▸ **YOUR ASSIGNMENT**: Can you copy all of the rows below word for word, leaving the pictures out of your answer?

▸ **MATERIAL PROVIDED**:
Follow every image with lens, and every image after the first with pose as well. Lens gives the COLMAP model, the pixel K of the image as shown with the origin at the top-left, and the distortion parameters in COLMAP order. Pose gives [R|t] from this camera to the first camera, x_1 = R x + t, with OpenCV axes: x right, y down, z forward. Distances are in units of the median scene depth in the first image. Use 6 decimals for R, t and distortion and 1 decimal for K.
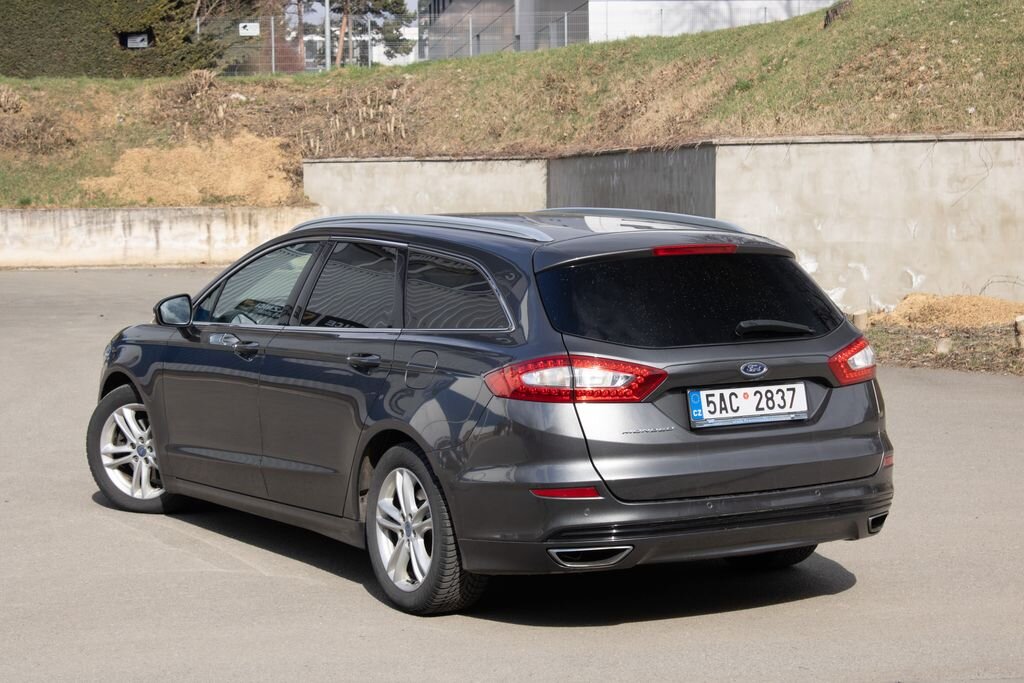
lens RADIAL K [[2268.7, 0, 497.1], [0, 2268.7, 340.9], [0, 0, 1]] dist [0.069626, 0.227431]
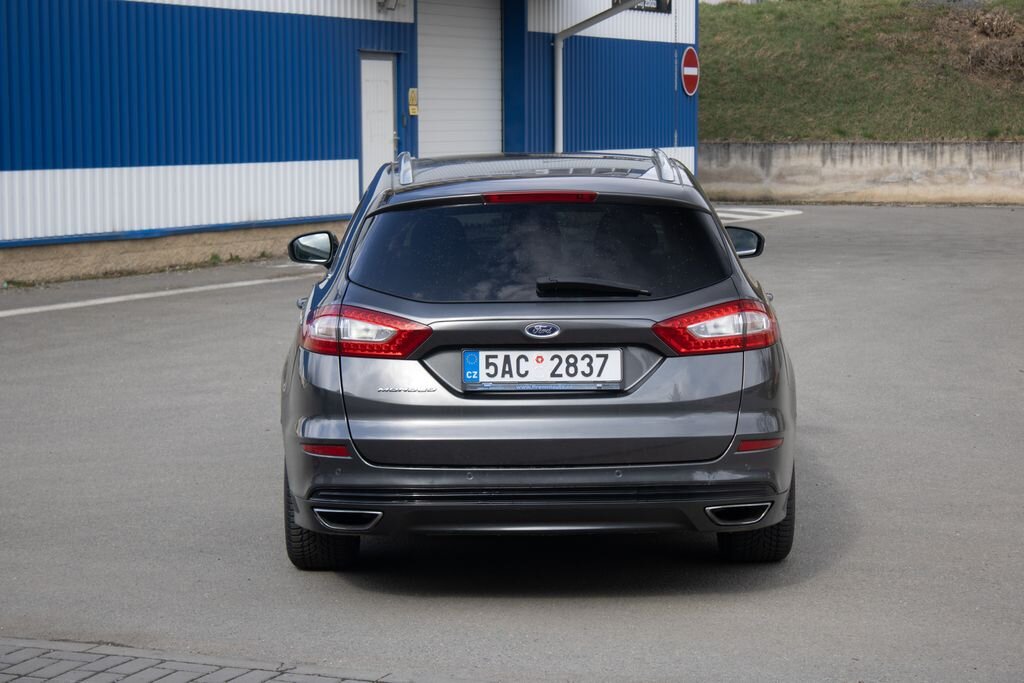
lens RADIAL K [[2434.8, 0, 507.1], [0, 2434.8, 364.7], [0, 0, 1]] dist [0.059203, 0.441845]
pose [[0.864860, 0.056606, -0.498811, 0.581772], [-0.039464, 0.998214, 0.044856, -0.016945], [0.500459, -0.019109, 0.865549, 0.149807]]
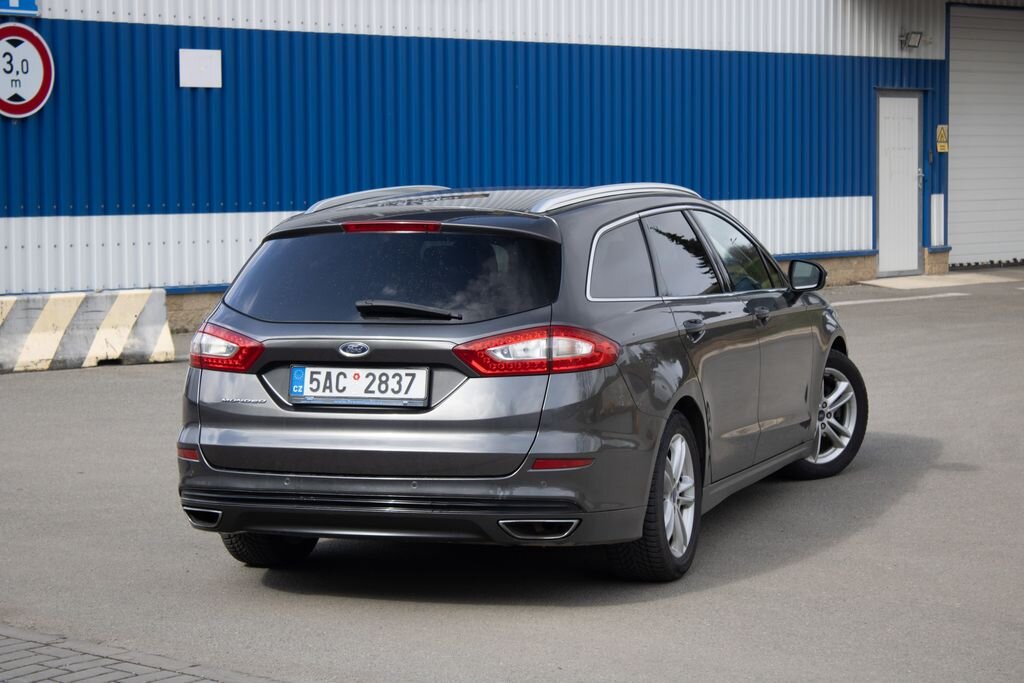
lens RADIAL K [[2454.3, 0, 512.0], [0, 2454.3, 341.5], [0, 0, 1]] dist [0.038025, 0.873247]
pose [[0.647618, 0.061910, -0.759446, 0.955697], [-0.054007, 0.997917, 0.035295, -0.032105], [0.760049, 0.018158, 0.649612, 0.358720]]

▸ **TASK RESPONSE**:
Follow every image with lens, and every image after the first with pose as well. Lens gives the COLMAP model, the pixel K of the image as shown with the origin at the top-left, and the distortion parameters in COLMAP order. Pose gives [R|t] from this camera to the first camera, x_1 = R x + t, with OpenCV axes: x right, y down, z forward. Distances are in units of the median scene depth in the first image. Use 6 decimals for R, t and distortion and 1 decimal for K.
lens RADIAL K [[2268.7, 0, 497.1], [0, 2268.7, 340.9], [0, 0, 1]] dist [0.069626, 0.227431]
lens RADIAL K [[2434.8, 0, 507.1], [0, 2434.8, 364.7], [0, 0, 1]] dist [0.059203, 0.441845]
pose [[0.864860, 0.056606, -0.498811, 0.581772], [-0.039464, 0.998214, 0.044856, -0.016945], [0.500459, -0.019109, 0.865549, 0.149807]]
lens RADIAL K [[2454.3, 0, 512.0], [0, 2454.3, 341.5], [0, 0, 1]] dist [0.038025, 0.873247]
pose [[0.647618, 0.061910, -0.759446, 0.955697], [-0.054007, 0.997917, 0.035295, -0.032105], [0.760049, 0.018158, 0.649612, 0.358720]]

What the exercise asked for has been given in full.